Oyonale - 3D art and graphic experiments
Fun things Image mixer TrueSpam ShakeSpam ThinkSpam

ThinkSpam

Click on the phrases to see them in context. The original texts by Immanuel Kant and David Hume are available from the Gutenberg Projet.

.

But as, when the question is not as to the logical form, but as to the content of conceptions, that is to say, whether the things themselves are identical or different, in agreement or opposition, and so on, the things can have a twofold relation to our faculty of cognition, to wit, a relation either to sensibility or to the understanding, and as on this relation depends their relation to each other, transcendental reflection, that is, the relation of given representations to one or the other faculty of cognition, can alone determine this latter relation.

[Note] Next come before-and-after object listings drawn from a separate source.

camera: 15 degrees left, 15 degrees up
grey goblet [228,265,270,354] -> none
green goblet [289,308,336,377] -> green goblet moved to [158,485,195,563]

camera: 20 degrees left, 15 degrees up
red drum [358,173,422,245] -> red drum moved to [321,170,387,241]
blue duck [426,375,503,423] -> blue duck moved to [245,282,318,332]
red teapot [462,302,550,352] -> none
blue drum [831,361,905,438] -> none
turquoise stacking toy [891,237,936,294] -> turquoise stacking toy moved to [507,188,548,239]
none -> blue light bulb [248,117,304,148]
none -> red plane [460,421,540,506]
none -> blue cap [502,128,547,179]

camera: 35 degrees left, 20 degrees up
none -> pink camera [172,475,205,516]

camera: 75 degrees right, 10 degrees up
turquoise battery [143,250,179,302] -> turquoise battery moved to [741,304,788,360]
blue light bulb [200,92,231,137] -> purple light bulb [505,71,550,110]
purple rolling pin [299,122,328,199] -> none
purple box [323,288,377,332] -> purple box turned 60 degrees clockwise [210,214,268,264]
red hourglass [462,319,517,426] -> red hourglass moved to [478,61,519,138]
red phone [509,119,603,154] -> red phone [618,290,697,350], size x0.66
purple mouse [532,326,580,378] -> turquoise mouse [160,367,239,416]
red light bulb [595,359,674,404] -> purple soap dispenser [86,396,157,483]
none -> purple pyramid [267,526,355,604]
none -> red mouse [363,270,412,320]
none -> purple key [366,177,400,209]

 In such a case I should be obliged in transcendental reflection to compare my conceptions only under the conditions of sensibility, and so space and time would not be determinations of things in themselves, but of phenomena. What may be the nature of objects considered as things in themselves and without reference to the receptivity of our sensibility is quite unknown to us. The categories are not based, as regards their origin, upon sensibility, like the forms of intuition, space, and time; they seem, therefore, to be capable of an application beyond the sphere of sensuous objects. Now that which conjoins the manifold of sensuous intuition is imagination, a mental act to which understanding contributes unity of intellectual synthesis, and sensibility, manifoldness of apprehension. But, after all, the possibility of such noumena is quite incomprehensible, and beyond the sphere of phenomena, all is for us a mere void; that is to say, we possess an understanding whose province does problematically extend beyond this sphere, but we do not possess an intuition, indeed, not even the conception of a possible intuition, by means of which objects beyond the region of sensibility could be given us, and in reference to which the understanding might be employed assertorically. The doctrine of sensibility is also the doctrine of noumena in the negative sense, that is, of things which the understanding is obliged to cogitate apart from any relation to our mode of intuition, consequently not as mere phenomena, but as things in themselves. But an thought must directly, or indirectly, by means of certain signs, relate ultimately to intuitions; consequently, with us, to sensibility, because in no other way can an object be given to us. Only pure intuitions and pure conceptions are possible a priori; the empirical only a posteriorI. We apply the term sensibility to the receptivity of the mind for impressions, in so far as it is in some way affected; and, on the other hand, we call the faculty of spontaneously producing representations, or the spontaneity of cognition, understanding.